Best Practice für Kunden, wenn sie ein neues Gerät erhalten

  1. Nehmen Sie eine Messung bei Nulllast jeder Strahlpumpe vor und bewahren Sie sie die Ergebnisse als Basiswerte auf.
  2. Wann immer das System ein Problem aufweist, vergleichen Sie den Wert bei Nulllast mit dem Basiswert.

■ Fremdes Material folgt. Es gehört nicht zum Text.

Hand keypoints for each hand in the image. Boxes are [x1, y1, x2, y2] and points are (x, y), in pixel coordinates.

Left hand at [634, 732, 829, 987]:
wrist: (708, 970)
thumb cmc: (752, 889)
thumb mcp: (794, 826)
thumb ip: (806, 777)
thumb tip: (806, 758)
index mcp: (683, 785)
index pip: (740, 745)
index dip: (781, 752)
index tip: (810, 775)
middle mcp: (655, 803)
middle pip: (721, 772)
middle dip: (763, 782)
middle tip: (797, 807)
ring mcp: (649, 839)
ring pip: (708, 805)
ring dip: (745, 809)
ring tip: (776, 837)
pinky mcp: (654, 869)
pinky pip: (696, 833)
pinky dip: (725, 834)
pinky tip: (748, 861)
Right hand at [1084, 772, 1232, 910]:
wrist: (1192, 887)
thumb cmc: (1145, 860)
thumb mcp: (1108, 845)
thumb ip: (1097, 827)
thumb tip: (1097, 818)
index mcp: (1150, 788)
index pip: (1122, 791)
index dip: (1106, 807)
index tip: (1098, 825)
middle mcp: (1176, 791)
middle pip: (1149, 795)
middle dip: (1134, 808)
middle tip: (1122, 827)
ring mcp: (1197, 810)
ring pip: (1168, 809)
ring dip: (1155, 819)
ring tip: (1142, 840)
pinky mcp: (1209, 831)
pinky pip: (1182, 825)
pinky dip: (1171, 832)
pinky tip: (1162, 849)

Wenn sie übereinstimmen, ist mit dem Strahlpumpensystem höchstwahrscheinlich alles in Ordnung.
  3. Sammeln Sie Daten zu den Zwischenstufenkondensatoren wie Druckabfall, Kühlwassereinlass- und -auslasstemperaturen, Dampfaustrittstemperaturen beim ersten Volllastbetrieb und behalten Sie diese als Basiswerte.

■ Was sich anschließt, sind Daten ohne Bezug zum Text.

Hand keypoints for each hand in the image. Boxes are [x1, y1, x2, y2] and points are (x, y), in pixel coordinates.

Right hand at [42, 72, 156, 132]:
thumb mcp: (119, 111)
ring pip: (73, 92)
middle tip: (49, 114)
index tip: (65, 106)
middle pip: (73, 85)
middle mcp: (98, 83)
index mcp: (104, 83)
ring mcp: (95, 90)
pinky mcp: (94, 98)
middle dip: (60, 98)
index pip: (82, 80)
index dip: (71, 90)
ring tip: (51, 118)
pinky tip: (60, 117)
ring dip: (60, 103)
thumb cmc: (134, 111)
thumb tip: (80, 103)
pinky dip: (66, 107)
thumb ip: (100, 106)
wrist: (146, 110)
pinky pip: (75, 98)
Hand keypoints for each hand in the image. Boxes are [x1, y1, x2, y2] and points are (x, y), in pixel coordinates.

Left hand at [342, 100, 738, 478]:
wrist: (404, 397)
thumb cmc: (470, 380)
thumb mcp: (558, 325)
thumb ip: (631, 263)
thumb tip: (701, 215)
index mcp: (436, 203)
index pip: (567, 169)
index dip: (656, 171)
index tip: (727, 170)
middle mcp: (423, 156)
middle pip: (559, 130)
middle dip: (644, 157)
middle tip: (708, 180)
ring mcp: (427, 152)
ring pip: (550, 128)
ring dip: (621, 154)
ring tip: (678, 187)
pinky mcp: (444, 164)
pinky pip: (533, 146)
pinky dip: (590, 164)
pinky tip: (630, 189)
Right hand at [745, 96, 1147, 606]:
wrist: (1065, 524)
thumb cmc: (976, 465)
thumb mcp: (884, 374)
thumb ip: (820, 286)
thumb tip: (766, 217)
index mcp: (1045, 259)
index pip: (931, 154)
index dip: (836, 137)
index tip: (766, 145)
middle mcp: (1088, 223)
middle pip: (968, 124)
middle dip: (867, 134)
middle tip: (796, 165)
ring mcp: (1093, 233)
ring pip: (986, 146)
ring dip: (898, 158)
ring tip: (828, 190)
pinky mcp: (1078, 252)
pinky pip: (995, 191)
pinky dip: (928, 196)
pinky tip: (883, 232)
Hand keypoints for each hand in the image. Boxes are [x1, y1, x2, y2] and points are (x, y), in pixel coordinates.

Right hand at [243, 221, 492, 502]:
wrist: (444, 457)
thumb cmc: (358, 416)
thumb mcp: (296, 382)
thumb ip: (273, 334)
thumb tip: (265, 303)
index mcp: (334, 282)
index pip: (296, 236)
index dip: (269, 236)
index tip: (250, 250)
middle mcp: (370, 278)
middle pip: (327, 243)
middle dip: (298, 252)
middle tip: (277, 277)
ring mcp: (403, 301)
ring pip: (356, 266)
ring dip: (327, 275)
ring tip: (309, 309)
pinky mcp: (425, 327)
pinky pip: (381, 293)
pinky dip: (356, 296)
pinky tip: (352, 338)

DIE FEHLERSUCHE IN EINEM MEHRSTUFIGEN SYSTEM ERFORDERT GEDULD, GESCHICKLICHKEIT UND ERFAHRUNG. DIE OBIGEN ANGABEN WERDEN IHNEN AUF DEM ZUR LÖSUNG VON LEISTUNGSPROBLEMEN HELFEN

Montage

  • Strahlpumpen können in jeder Einbaulage montiert werden, es müssen aber Vorkehrungen zur ordnungsgemäßen Entleerung des Systems getroffen werden.
  • Die Entleerungsleitungen von barometrischen Kondensatoren. Rohrbündelkondensatoren müssen hoch genug montiert werden, um das Wasser durch Schwerkraft abzuleiten und eine Überflutung des Kondensators zu vermeiden.
  • Strahlpumpen können Wasser in den Hotwell ableiten.
  • Wenn ein Kondensator nicht in ausreichender Höhe montiert werden kann, muss eine Pumpe mit niedrigem NPSH-Wert zur Kondensatableitung verwendet werden.

Allgemeine Begriffe

  • Trockenluftäquivalent (Englisch: dry air equivalent, DAE) – der äquivalente Massenstrom von Luft mit einer Temperatur von 21,1°C. Ein Industriestandard für die Strahlpumpenleistungsbewertung.
  • Kompressionsverhältnis – Verhältnis von Auslass - zu Saugdruck, beide als Absolutdrücke.
  • Leistungsgarantie – die Aussage oder Bedingung, die das Strahlpumpensystem erfüllen muss. Gewöhnlich ist es eine Ein-Punkt-Bedingung.
  • Treibdruck – normalerweise Dampf, ist der in der Dampfkammer der Strahlpumpe vorhandene Druck, d.h. der Druck direkt vor der Treibdüse.
  • Kühlwassertemperatur – die maximale Temperatur, die am Kondensatoreinlass während der gesamten Betriebsdauer der Anlage zur Verfügung steht.
  • Absperrdruck – der Saugdruck, den die Strahlpumpe bei Nulllast erreicht.
  • Stabilität – der stabile Betrieb ohne Schwankungen der Saug- und Förderdrücke. Bei einer Strahlpumpe mit instabiler Leistung kehrt sich die Strömung auf der Saugseite vorübergehend um und der Druck schwankt.
  • Kippdruck – Bezeichnet entweder den minimalen Treibmediumdruck, bei dem der Betrieb stabil ist oder den maximalen Prozessförderdruck, bei dem der Betrieb stabil ist. Schwankender Druck unter (Druck des Treibmediums) / über (Auslassdruck) führt zum Kippen der Strahlpumpe
  • Übernahmedruck – der Druck des Treibmediums oder der Verdichtungsdruck, der erreicht werden muss, um eine „gekippte“ Strahlpumpe wieder zu stabilisieren. Der Übernahmedruck des Treibmediums wird über dem Kippdruck liegen. Der Prozess-Verdichtungsdruck wird unter dem Prozesskippdruck liegen.